-- EXTRACTED MATERIAL follows --

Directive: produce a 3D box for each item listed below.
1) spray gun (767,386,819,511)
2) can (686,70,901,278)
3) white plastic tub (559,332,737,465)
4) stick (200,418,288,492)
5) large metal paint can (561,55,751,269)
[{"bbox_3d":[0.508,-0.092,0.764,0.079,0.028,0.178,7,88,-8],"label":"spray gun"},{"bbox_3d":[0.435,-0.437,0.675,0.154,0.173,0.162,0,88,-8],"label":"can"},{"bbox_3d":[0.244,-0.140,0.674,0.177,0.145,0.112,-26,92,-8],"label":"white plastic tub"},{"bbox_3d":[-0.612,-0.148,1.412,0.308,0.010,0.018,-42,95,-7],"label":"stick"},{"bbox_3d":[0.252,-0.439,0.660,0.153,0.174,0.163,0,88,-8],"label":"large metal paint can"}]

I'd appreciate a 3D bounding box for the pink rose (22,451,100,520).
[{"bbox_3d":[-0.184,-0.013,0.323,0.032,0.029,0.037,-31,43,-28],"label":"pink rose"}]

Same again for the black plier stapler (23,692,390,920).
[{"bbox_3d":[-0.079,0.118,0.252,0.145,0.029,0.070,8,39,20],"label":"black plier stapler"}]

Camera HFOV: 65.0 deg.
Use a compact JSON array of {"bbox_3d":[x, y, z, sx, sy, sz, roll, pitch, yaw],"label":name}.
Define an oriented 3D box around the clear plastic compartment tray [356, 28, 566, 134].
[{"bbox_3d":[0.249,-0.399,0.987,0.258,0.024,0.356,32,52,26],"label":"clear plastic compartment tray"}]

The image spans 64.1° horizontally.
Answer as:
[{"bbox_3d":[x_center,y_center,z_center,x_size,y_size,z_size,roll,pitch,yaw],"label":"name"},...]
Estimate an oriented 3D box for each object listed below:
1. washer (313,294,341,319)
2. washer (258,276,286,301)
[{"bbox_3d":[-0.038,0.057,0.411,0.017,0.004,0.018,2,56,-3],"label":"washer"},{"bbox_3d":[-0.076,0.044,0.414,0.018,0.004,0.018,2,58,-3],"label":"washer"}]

-- EXTRACTED MATERIAL concluded --

> [PROBLEM REQUIREMENTS]
Would you please restate all of the entries exactly?

> [RESPONSE BOX]
Directive: produce a 3D box for each item listed below.
1) spray gun (767,386,819,511)
2) can (686,70,901,278)
3) white plastic tub (559,332,737,465)
4) stick (200,418,288,492)
5) large metal paint can (561,55,751,269)
[{"bbox_3d":[0.508,-0.092,0.764,0.079,0.028,0.178,7,88,-8],"label":"spray gun"},{"bbox_3d":[0.435,-0.437,0.675,0.154,0.173,0.162,0,88,-8],"label":"can"},{"bbox_3d":[0.244,-0.140,0.674,0.177,0.145,0.112,-26,92,-8],"label":"white plastic tub"},{"bbox_3d":[-0.612,-0.148,1.412,0.308,0.010,0.018,-42,95,-7],"label":"stick"},{"bbox_3d":[0.252,-0.439,0.660,0.153,0.174,0.163,0,88,-8],"label":"large metal paint can"}]

I'd appreciate a 3D bounding box for the pink rose (22,451,100,520).
[{"bbox_3d":[-0.184,-0.013,0.323,0.032,0.029,0.037,-31,43,-28],"label":"pink rose"}]

Same again for the black plier stapler (23,692,390,920).
[{"bbox_3d":[-0.079,0.118,0.252,0.145,0.029,0.070,8,39,20],"label":"black plier stapler"}]

Camera HFOV: 65.0 deg.
Use a compact JSON array of {"bbox_3d":[x, y, z, sx, sy, sz, roll, pitch, yaw],"label":name}.
Define an oriented 3D box around the clear plastic compartment tray [356, 28, 566, 134].
[{"bbox_3d":[0.249,-0.399,0.987,0.258,0.024,0.356,32,52,26],"label":"clear plastic compartment tray"}]

The image spans 64.1° horizontally.
Answer as:
[{"bbox_3d":[x_center,y_center,z_center,x_size,y_size,z_size,roll,pitch,yaw],"label":"name"},...]
Estimate an oriented 3D box for each object listed below:
1. washer (313,294,341,319)
2. washer (258,276,286,301)
[{"bbox_3d":[-0.038,0.057,0.411,0.017,0.004,0.018,2,56,-3],"label":"washer"},{"bbox_3d":[-0.076,0.044,0.414,0.018,0.004,0.018,2,58,-3],"label":"washer"}]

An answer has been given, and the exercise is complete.